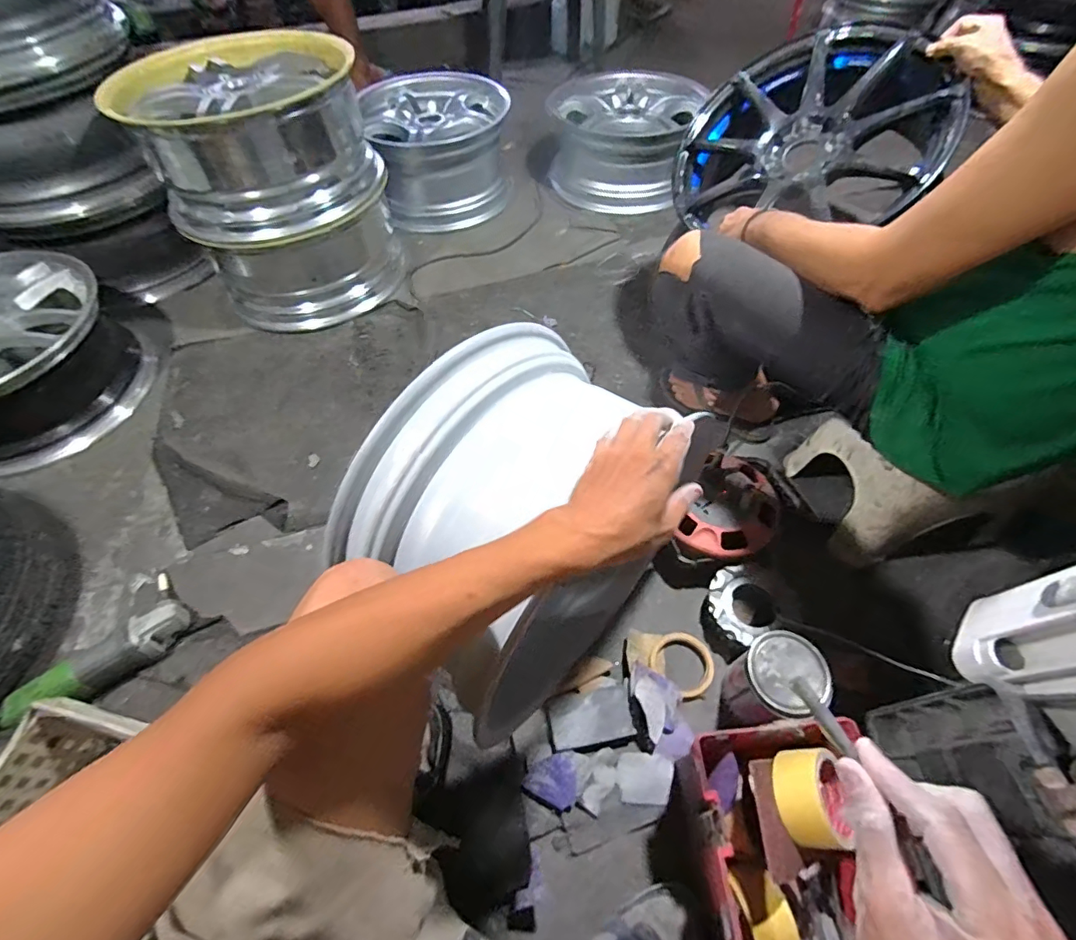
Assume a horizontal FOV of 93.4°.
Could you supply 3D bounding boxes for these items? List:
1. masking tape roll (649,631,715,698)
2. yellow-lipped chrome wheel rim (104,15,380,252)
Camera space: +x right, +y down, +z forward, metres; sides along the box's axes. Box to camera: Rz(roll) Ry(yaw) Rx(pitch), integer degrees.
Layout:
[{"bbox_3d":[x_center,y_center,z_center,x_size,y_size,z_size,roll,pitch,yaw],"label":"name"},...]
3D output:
[{"bbox_3d":[0.220,0.288,0.762,0.092,0.020,0.084,-1,56,1],"label":"masking tape roll"},{"bbox_3d":[-0.594,-0.699,1.072,0.424,0.240,0.373,-28,59,-16],"label":"yellow-lipped chrome wheel rim"}]

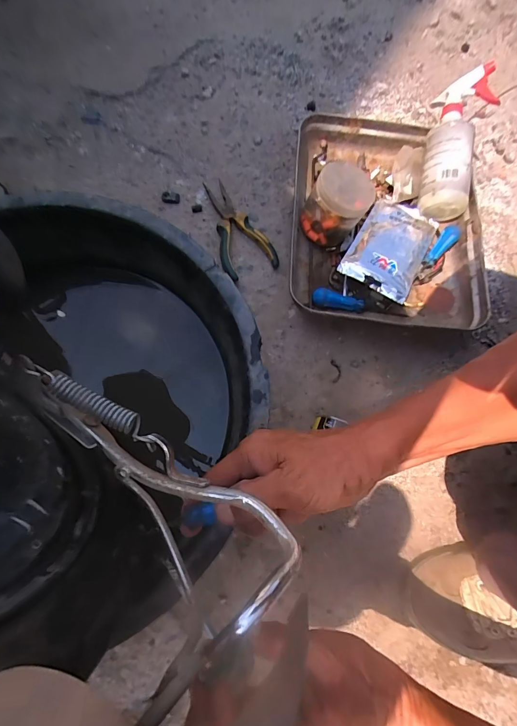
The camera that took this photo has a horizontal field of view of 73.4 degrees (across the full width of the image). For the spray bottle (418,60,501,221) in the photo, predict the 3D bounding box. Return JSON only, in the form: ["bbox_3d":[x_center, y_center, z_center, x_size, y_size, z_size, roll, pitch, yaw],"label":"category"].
[{"bbox_3d":[0.308,-0.349,0.546,0.078,0.063,0.225,13,86,4],"label":"spray bottle"}]

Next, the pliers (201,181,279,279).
[{"bbox_3d":[-0.034,-0.219,0.556,0.086,0.028,0.181,-17,73,-6],"label":"pliers"}]

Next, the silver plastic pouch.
[{"bbox_3d":[0.206,-0.181,0.547,0.105,0.042,0.173,28,74,8],"label":"silver plastic pouch"}]

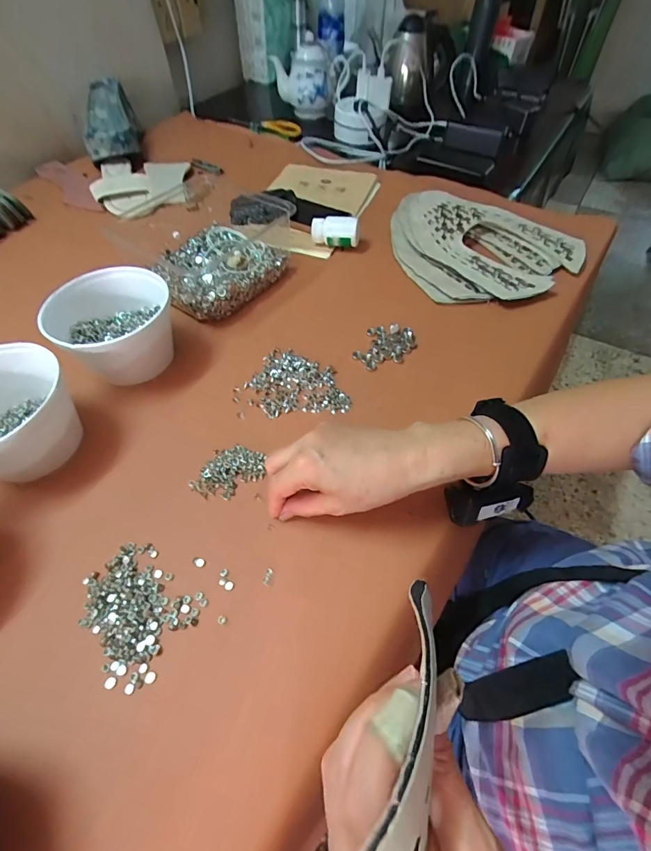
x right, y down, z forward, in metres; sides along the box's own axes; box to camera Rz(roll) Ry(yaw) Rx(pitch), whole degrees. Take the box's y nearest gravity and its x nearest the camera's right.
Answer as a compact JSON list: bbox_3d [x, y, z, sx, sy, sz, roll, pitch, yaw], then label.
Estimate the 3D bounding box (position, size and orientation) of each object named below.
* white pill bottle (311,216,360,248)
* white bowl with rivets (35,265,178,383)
[{"bbox_3d":[0.015,-0.296,0.608,0.075,0.039,0.038,14,55,12],"label":"white pill bottle"},{"bbox_3d":[-0.233,-0.103,0.448,0.116,0.082,0.117,-1,53,2],"label":"white bowl with rivets"}]

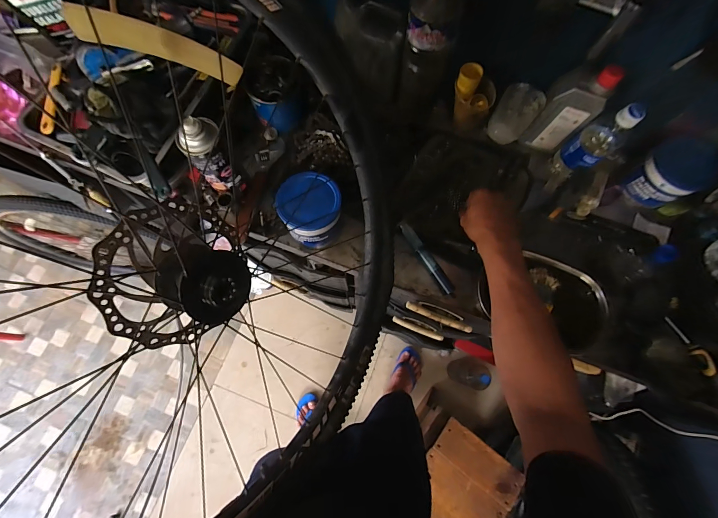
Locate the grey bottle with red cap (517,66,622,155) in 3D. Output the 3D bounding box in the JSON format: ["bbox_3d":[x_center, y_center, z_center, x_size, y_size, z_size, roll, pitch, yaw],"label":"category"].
[{"bbox_3d":[0.360,-0.260,0.553,0.079,0.167,0.049,18,75,4],"label":"grey bottle with red cap"}]

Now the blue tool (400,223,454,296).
[{"bbox_3d":[0.121,-0.002,0.565,0.021,0.014,0.146,-31,77,-9],"label":"blue tool"}]

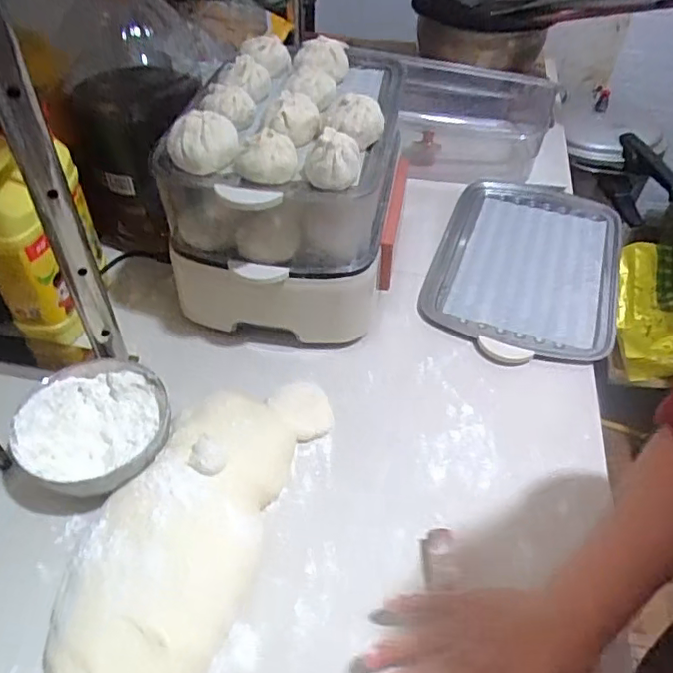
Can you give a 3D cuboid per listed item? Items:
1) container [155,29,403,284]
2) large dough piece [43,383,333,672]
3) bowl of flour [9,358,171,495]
[{"bbox_3d":[-0.043,-0.242,0.688,0.219,0.136,0.411,8,46,6],"label":"container"},{"bbox_3d":[-0.124,0.153,0.506,0.137,0.049,0.330,17,48,14],"label":"large dough piece"},{"bbox_3d":[-0.232,0.093,0.561,0.134,0.060,0.141,1,46,-1],"label":"bowl of flour"}]

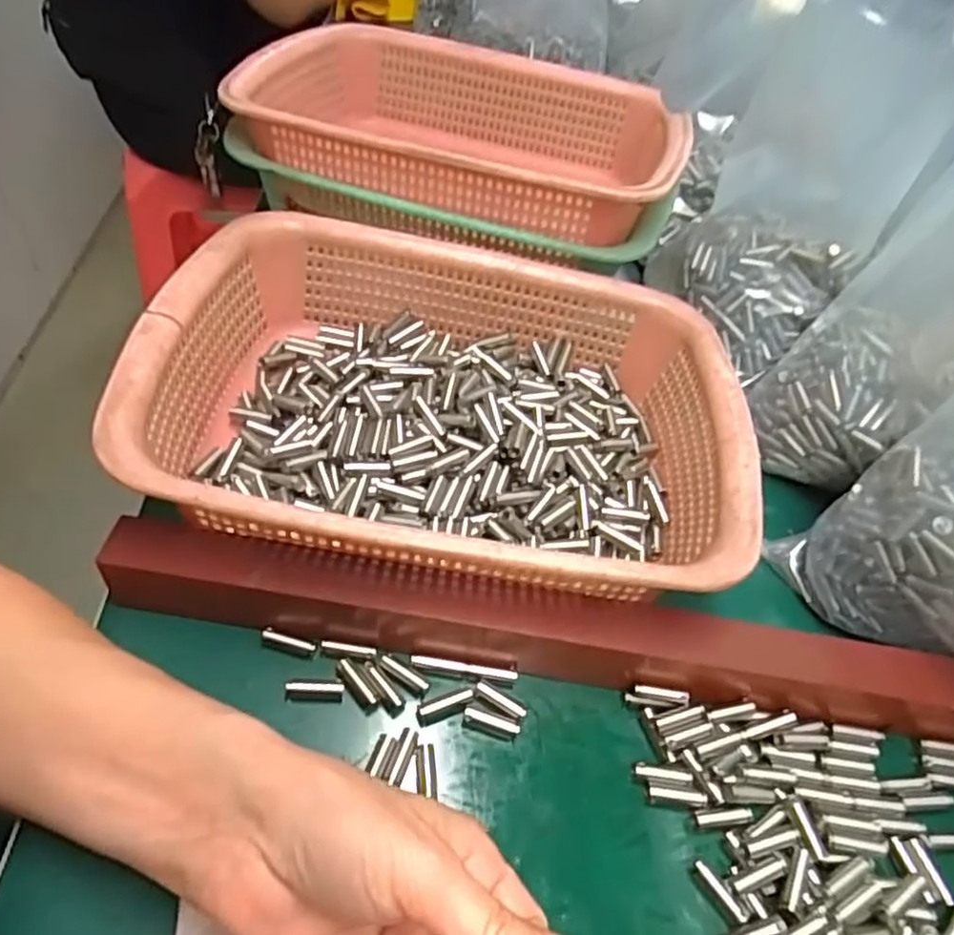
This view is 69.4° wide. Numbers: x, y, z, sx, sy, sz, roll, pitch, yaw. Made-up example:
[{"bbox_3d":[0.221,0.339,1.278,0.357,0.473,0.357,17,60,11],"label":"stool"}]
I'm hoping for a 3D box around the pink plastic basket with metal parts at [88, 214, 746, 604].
[{"bbox_3d":[-0.011,-0.033,0.364,0.290,0.074,0.219,8,49,-2],"label":"pink plastic basket with metal parts"}]

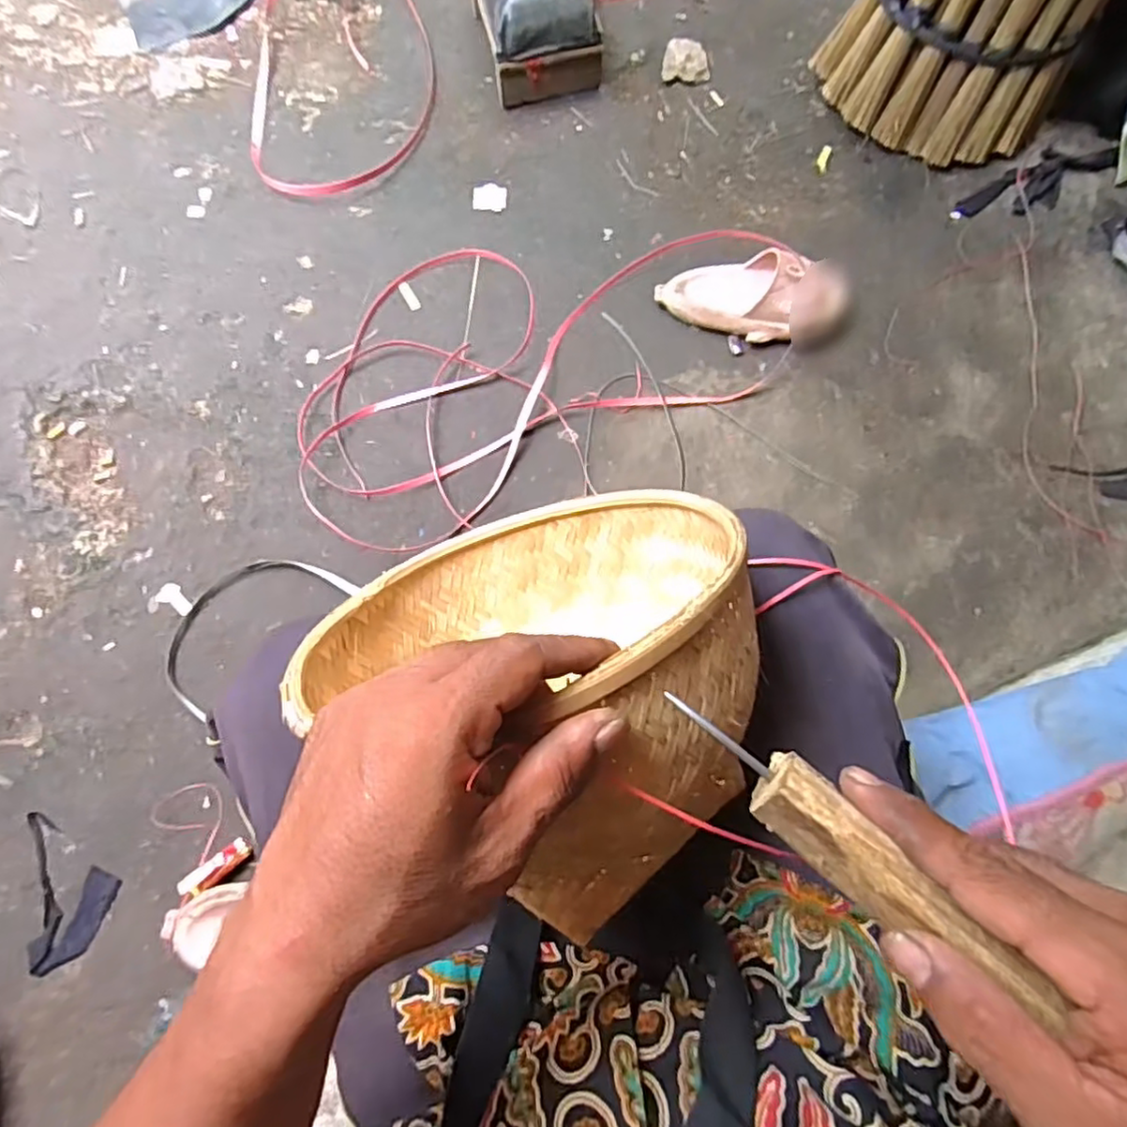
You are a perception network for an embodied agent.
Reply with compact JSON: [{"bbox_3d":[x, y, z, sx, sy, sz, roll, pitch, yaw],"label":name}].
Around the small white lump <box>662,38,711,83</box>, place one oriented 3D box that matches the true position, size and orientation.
[{"bbox_3d":[0.211,-0.855,1.117,0.079,0.033,0.050,10,78,3],"label":"small white lump"}]

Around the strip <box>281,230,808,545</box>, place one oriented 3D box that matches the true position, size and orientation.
[{"bbox_3d":[-0.048,-0.325,0.974,0.760,0.037,0.414,-26,79,-5],"label":"strip"}]

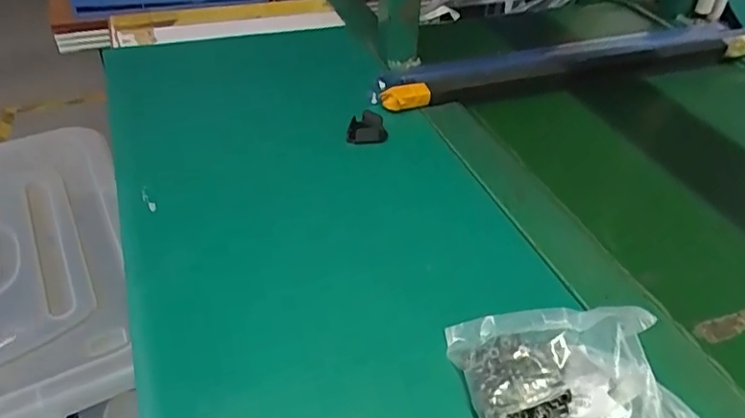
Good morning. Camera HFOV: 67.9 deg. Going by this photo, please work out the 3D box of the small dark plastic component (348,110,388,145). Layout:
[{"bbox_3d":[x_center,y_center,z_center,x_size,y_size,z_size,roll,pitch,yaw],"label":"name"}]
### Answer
[{"bbox_3d":[-0.006,-0.083,0.553,0.038,0.017,0.037,-1,41,-5],"label":"small dark plastic component"}]

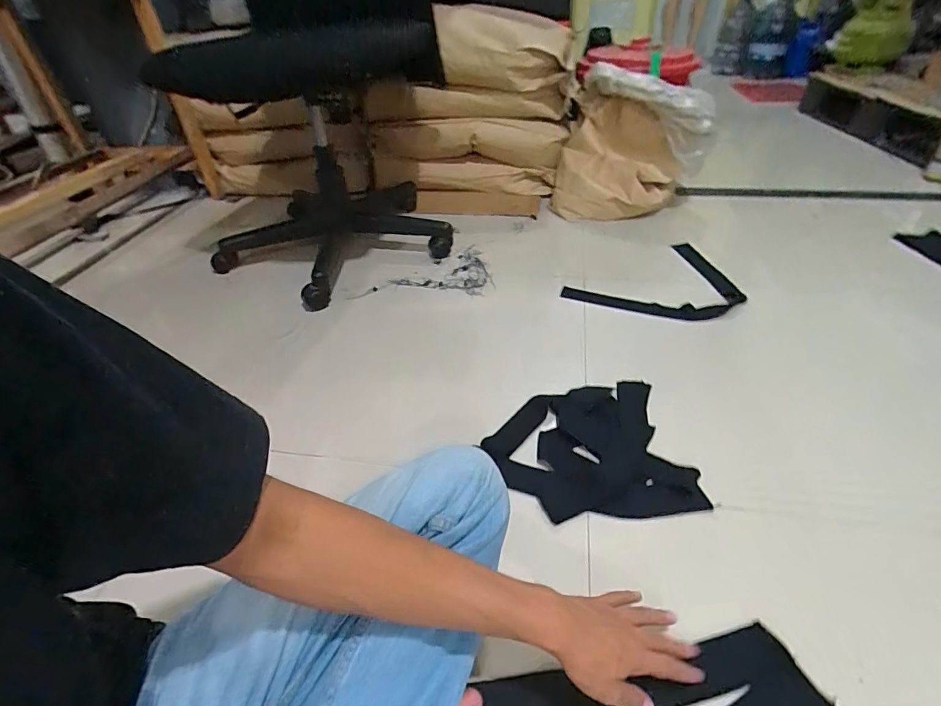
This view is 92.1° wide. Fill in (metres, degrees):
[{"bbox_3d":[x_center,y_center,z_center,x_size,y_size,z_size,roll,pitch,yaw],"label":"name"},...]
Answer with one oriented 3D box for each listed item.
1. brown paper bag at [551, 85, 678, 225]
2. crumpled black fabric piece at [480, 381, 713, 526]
[{"bbox_3d":[0.408,-0.527,1.285,0.329,0.311,0.166,1,39,6],"label":"brown paper bag"},{"bbox_3d":[0.174,0.146,0.691,0.274,0.017,0.231,-8,40,-4],"label":"crumpled black fabric piece"}]

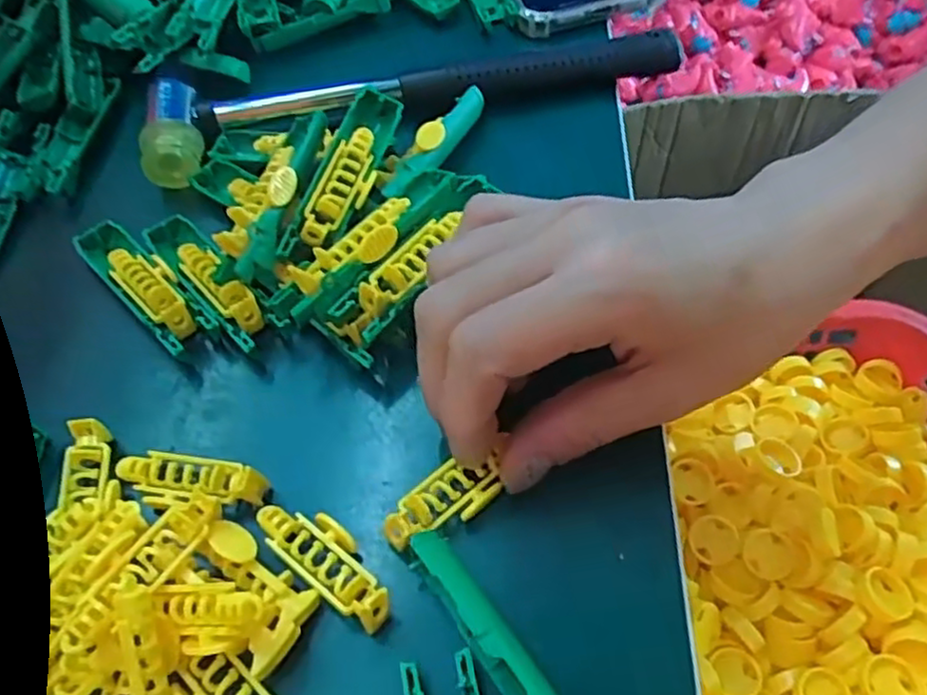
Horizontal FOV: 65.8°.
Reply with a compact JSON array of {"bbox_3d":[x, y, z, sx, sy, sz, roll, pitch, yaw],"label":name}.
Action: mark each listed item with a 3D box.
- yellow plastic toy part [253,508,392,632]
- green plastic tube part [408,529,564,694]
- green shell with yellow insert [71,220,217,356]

What you are asked to do: Take the material above and output only the lines from the one that contains "3) bowl of flour [9,358,171,495]" through the one that contains "Reply with compact", ends included and images left out.

Answer area:
3) bowl of flour [9,358,171,495]
[{"bbox_3d":[-0.043,-0.242,0.688,0.219,0.136,0.411,8,46,6],"label":"container"},{"bbox_3d":[-0.124,0.153,0.506,0.137,0.049,0.330,17,48,14],"label":"large dough piece"},{"bbox_3d":[-0.232,0.093,0.561,0.134,0.060,0.141,1,46,-1],"label":"bowl of flour"}]

This view is 69.4° wide. Numbers: x, y, z, sx, sy, sz, roll, pitch, yaw. Made-up example:
[{"bbox_3d":[0.221,0.339,1.278,0.357,0.473,0.357,17,60,11],"label":"stool"}]
I'm hoping for a 3D box around the pink plastic basket with metal parts at [88, 214, 746, 604].
[{"bbox_3d":[-0.011,-0.033,0.364,0.290,0.074,0.219,8,49,-2],"label":"pink plastic basket with metal parts"}]

You are a perception network for an embodied agent.
Reply with compact JSON: [{"bbox_3d":[x, y, z, sx, sy, sz, roll, pitch, yaw],"label":name}].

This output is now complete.